Content starts

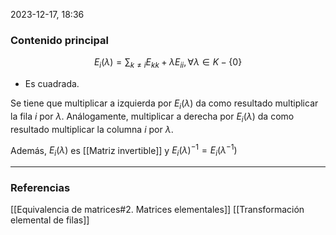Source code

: 2023-12-17, 18:36
### Contenido principal

$$E_i (\lambda) = \sum_{k \not = i}E_{kk} + \lambda E_{ii}, \forall \lambda \in K - \{0\}$$
- Es cuadrada.

Se tiene que multiplicar a izquierda por $E_i (\lambda)$ da como resultado multiplicar la fila $i$ por $\lambda$. Análogamente, multiplicar a derecha por $E_i (\lambda)$ da como resultado multiplicar la columna $i$ por $\lambda$.

Además, $E_i (\lambda)$ es [[Matriz invertible]] y $E_i (\lambda)^{-1} = E_i (\lambda^{-1})$

--- 
### Referencias

[[Equivalencia de matrices#2. Matrices elementales]]
[[Transformación elemental de filas]]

Content ends

• [WORK TO BE COMPLETED] Reproduce the data above line for line, character for character, and leave the picture out of your copy.

• [REPLY TO THE TASK]
Source code

: 2023-12-17, 18:36
### Contenido principal

$$E_i (\lambda) = \sum_{k \not = i}E_{kk} + \lambda E_{ii}, \forall \lambda \in K - \{0\}$$
- Es cuadrada.

Se tiene que multiplicar a izquierda por $E_i (\lambda)$ da como resultado multiplicar la fila $i$ por $\lambda$. Análogamente, multiplicar a derecha por $E_i (\lambda)$ da como resultado multiplicar la columna $i$ por $\lambda$.

Además, $E_i (\lambda)$ es [[Matriz invertible]] y $E_i (\lambda)^{-1} = E_i (\lambda^{-1})$

--- 
### Referencias

[[Equivalencia de matrices#2. Matrices elementales]]
[[Transformación elemental de filas]]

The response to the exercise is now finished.